2. Battle of the X factors turned into a battle for impact
Most of the discussion when Daniel Menzel was announced on the team list on Thursday were about his return to the cattery, but the match-up between himself and Gary Rohan is what really enticed me to this game. Despite both players playing very different roles at their former clubs, there is no denying that they were able to turn matches for their teams rapidly and that swing could make or break a team’s season.

For me, Gary Rohan’s 2017 match winner against the Bombers is a perfect example of this.

The match-up against the cats looks set to be a battle of the x-factor players but ended up being a non-result with Rohan notching four touches and Menzel collecting seven alongside a very scrappy fourth-quarter goal.
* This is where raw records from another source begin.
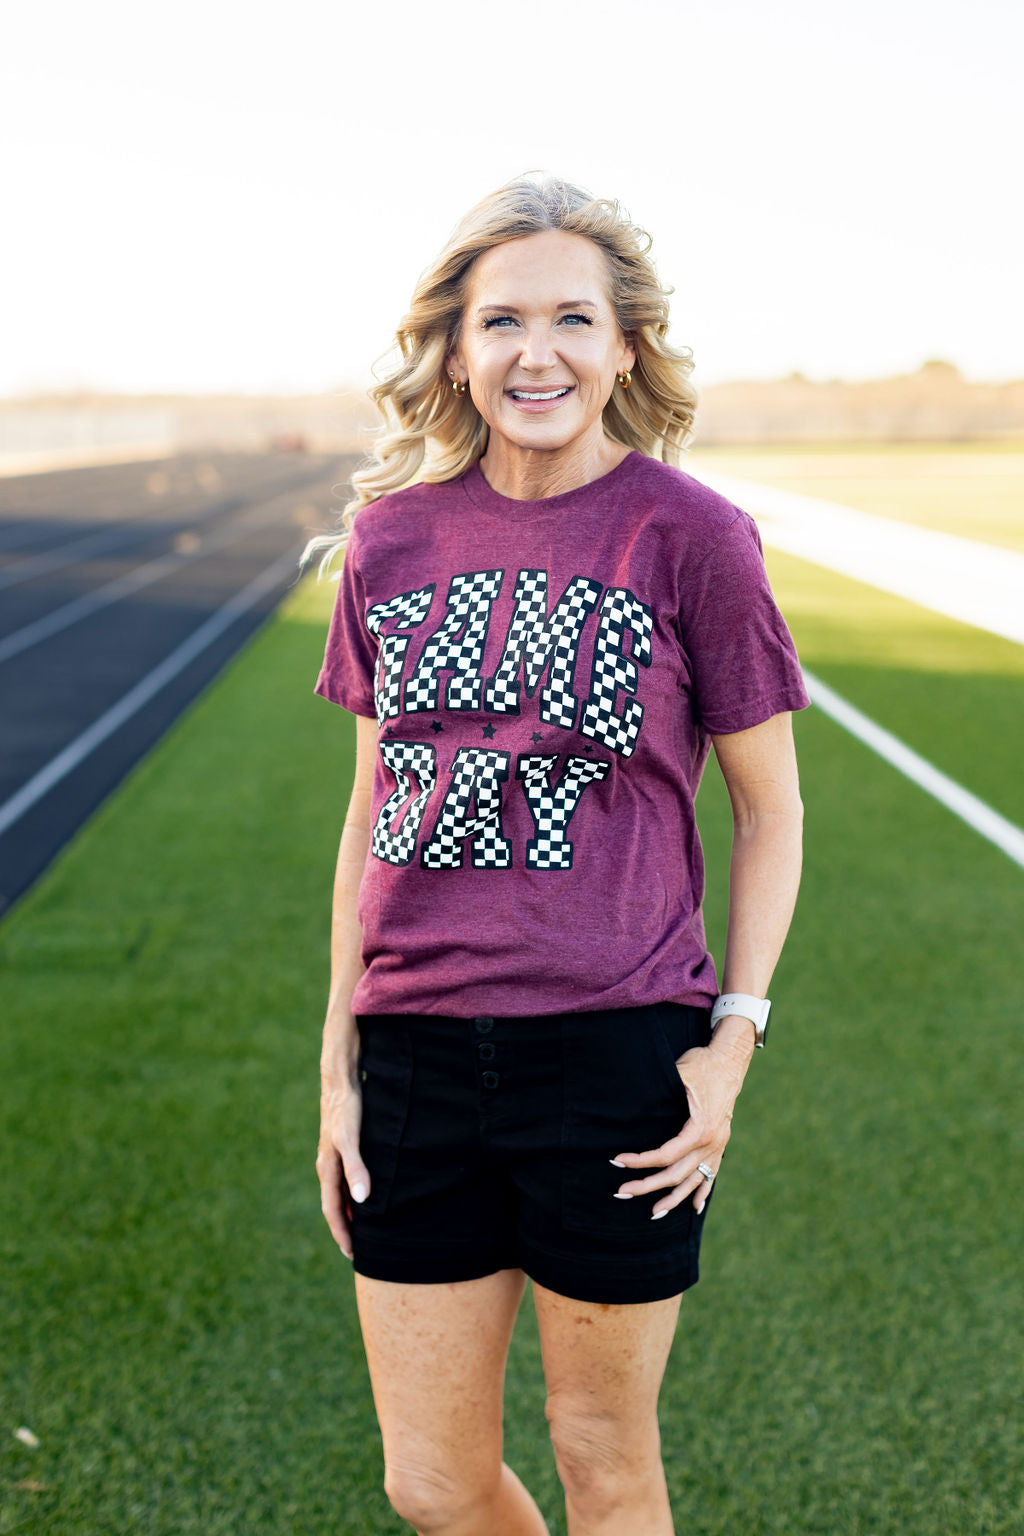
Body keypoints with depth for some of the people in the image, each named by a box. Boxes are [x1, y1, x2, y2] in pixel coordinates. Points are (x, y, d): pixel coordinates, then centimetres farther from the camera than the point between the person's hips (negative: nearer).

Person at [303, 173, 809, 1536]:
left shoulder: (690, 534, -6)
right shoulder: (393, 532, 4)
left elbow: (770, 809, 2)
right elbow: (374, 804, 10)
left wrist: (736, 1034, -7)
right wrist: (339, 1059, 10)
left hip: (615, 1054, -3)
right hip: (419, 1056, 4)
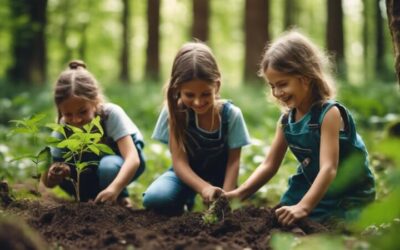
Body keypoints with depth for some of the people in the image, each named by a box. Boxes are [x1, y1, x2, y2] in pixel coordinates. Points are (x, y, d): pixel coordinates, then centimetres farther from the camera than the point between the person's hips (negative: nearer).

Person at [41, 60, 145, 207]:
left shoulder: (112, 113, -33)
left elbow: (133, 158, -44)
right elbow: (48, 182, -23)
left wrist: (114, 188, -63)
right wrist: (55, 174, -49)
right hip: (92, 163, 4)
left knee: (108, 167, -38)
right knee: (59, 171, -26)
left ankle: (120, 198, -6)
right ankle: (94, 196, -1)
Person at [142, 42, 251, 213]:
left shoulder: (231, 114, -19)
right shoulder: (175, 113, -20)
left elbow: (233, 161, -14)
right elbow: (179, 161, -24)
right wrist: (204, 187, -41)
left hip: (219, 175, 2)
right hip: (186, 173, -1)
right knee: (155, 199, -28)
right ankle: (185, 201, 7)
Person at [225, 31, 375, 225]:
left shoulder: (329, 113, -21)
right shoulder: (286, 120, 0)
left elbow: (328, 168, -31)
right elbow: (269, 165, 5)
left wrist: (303, 207, -43)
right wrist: (240, 193, -10)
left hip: (349, 196, -6)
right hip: (311, 190, 6)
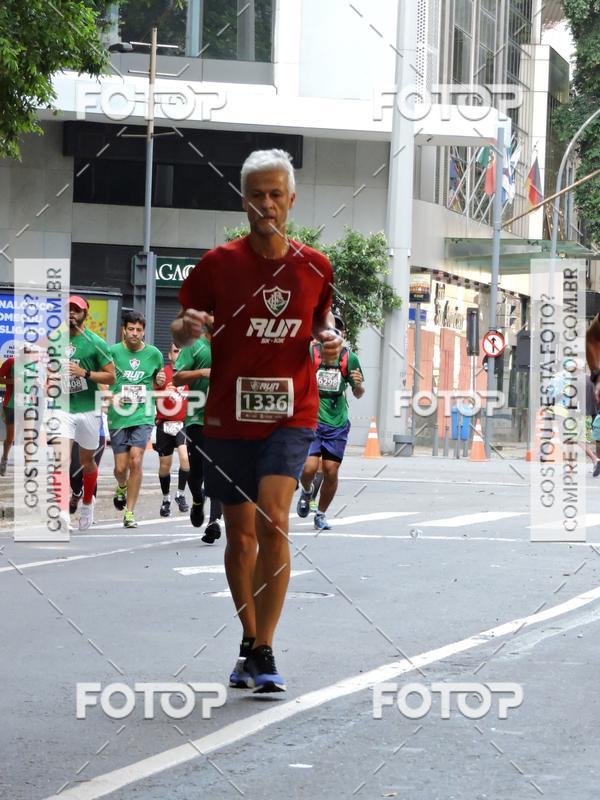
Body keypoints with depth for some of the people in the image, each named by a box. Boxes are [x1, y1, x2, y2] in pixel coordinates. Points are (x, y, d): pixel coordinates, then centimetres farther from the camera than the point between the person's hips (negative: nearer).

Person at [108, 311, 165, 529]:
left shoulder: (154, 354, 4)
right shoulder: (113, 352, -2)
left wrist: (160, 381, -3)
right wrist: (110, 396, -14)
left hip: (143, 415, 0)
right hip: (118, 415, 0)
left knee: (136, 460, -14)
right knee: (121, 467, 3)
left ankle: (129, 512, -6)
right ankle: (121, 488, 40)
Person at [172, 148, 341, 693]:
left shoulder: (314, 267, 3)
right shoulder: (218, 264, -1)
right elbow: (181, 330, 5)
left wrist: (330, 339, -4)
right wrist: (186, 329, -19)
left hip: (291, 414, -1)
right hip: (229, 417, 1)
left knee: (273, 523, -20)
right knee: (240, 536, 9)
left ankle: (264, 654, -16)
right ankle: (249, 644, 28)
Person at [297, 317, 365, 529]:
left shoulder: (349, 358, 2)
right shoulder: (310, 353, -4)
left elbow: (358, 394, 10)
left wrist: (358, 385, -12)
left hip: (337, 423, 2)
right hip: (311, 421, -2)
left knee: (331, 472, 1)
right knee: (309, 468, -14)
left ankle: (321, 514, 21)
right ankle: (306, 492, 22)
Despite Rohan looking prime to bag a few or take a hanger, nerves must have got to him. Menzel lacked a bit of AFL match play but his well-crumbed goal is hopefully a sign of things to come. Either way, I am happy to call it a draw between the two electrifying players…this time.


3. The Cats’ midfield runs the AFL at the moment
Patrick Dangerfield, Tim Kelly, Joel Selwood, Brandan Parfitt, Mitch Duncan, Zach Guthrie. I mean, how are you meant to compete with that? Geelong are now sitting two games clear atop the AFL ladder and it’s easy to see why.

Sometimes their defensive six can be underestimated, however, there is no mistake with their midfield. Dominant is the word I would use, straight up dominant. George Hewett found himself switching tags constantly during the second half trying to stop the bleeding, but Geelong just made sure to pass on the load to the next impressive midfielder to finish the job. With Parker and Hewett being the only Swans to make a noticeable impact, it’s hard to win the vital battle for the ball in the middle.

4. Dane Rampe is still the man for the job
After some scepticism about his role as captain the last few weeks due to very poor late-game decisions, Dane Rampe returned this week and really proved all critics wrong. With the Swans game plan being heavily based around that back six, a player like Dan Rampe is so vital to the Swans’ chances of winning a game.

Dane Rampe Sydney Swans AFL 2017

(Photo by Cameron Spencer/Getty Images)

With Tom Hawkins firing, Dangerfield looking ominous and the threat of Gary Rohan tearing open his former team’s defence, the Swans backline did well to hold the Cats to 85 points. And I personally put this down to Dane Rampe.

His first ten minutes were some of the bravest footy I’ve seen him play, taking opposition players on and using his lethal left boot to effectively move the ball out of Geelong’s forward 50. Results began to show with an early lead to the Swans in the first term but didn’t last with Geelong forwards beginning to take back the battle.

Most importantly, he finished the game with only one free kick against, which after a few ill-disciplined weeks, is always good to see. When you appoint co-captains at a club, each must have a different role in leading the team and Rampe’s control and leadership of that backline gives me hope and optimism for the future of the Swans.

5. Nic Nat is no longer the only Flying Fijian
I’m sorry but not even the purest Swans fan would not be amazed by the individual effort of Esava Ratugolea early in the third term. Not only is it difficult enough for a 200cm, 100kg giant to make a pick up on the run but to turn around and slot the goal was something else.


For a player that has only been playing the game for six years, it would be close to impossible to master such an athletic feat. This effort sits alongside Nic Naitanui’s 2015 mark of the year for me and just shows the impact that Islander born players can have on this uniquely Australian game.